## [Stored entries]
──────────

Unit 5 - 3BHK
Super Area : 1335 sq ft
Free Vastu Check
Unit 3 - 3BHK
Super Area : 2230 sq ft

──────────

This calls for an exact transcription of every entry above.

## [Reply to the task]
Unit 5 - 3BHK
Super Area : 1335 sq ft
Free Vastu Check
Unit 3 - 3BHK
Super Area : 2230 sq ft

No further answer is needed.